‘Weaning Aversion!’

Welcome to the Carnival of Weaning: Weaning – Your Stories

This post was written for inclusion in the Carnival of Weaning hosted by Code Name: Mama and Aha! Parenting. Our participants have shared stories, tips, and struggles about the end of the breastfeeding relationship.

Funny I should come across an invitation to write a post on weaning for the ‘Carnival of Weaning’ today of all days (which is May 13th as I begin writing this). This day came with a wonderful revelation for me, one that brought a great deal of relief and alleviated a fear that has hung over me for some time during this pregnancy.
This carnival is a great opportunity to share not only my story but what
I have also so recently learned! First though, let’s go back, way back!

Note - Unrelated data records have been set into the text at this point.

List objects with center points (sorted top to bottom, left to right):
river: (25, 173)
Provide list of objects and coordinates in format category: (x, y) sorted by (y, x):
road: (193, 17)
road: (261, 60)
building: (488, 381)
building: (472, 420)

I wasn’t a mother-to-be who ever said “I’ll try to breastfeed” or “I’ll see how it goes”. I knew I would breastfeed for at least 6 months come rain or shine, even if my nipples fell off as one ‘friend’ kept insisting they might (just as hers “nearly had”) and that I shouldn’t feel to bad if, like her, I decided to quite nursing at a few weeks.
Why 6 months though? Well, for two main reasons; the first being that I thought that was when you had to introduce solids so it seemed more inappropriate to me to give formula before then, and secondly I knew that my mother had breast-fed me for 6 months, possibly a little longer, and if she could do it, then surely I must also!
My Partner was clear from the beginning that he hoped I would nurse our son for AT LEAST a year. This is something I am deeply grateful for, as he has cheer-led me on through some really tough times when I may otherwise have given up – and deeply regretted it later!
It also helped knowing that his mother had breastfed both of his younger brothers to around their second years.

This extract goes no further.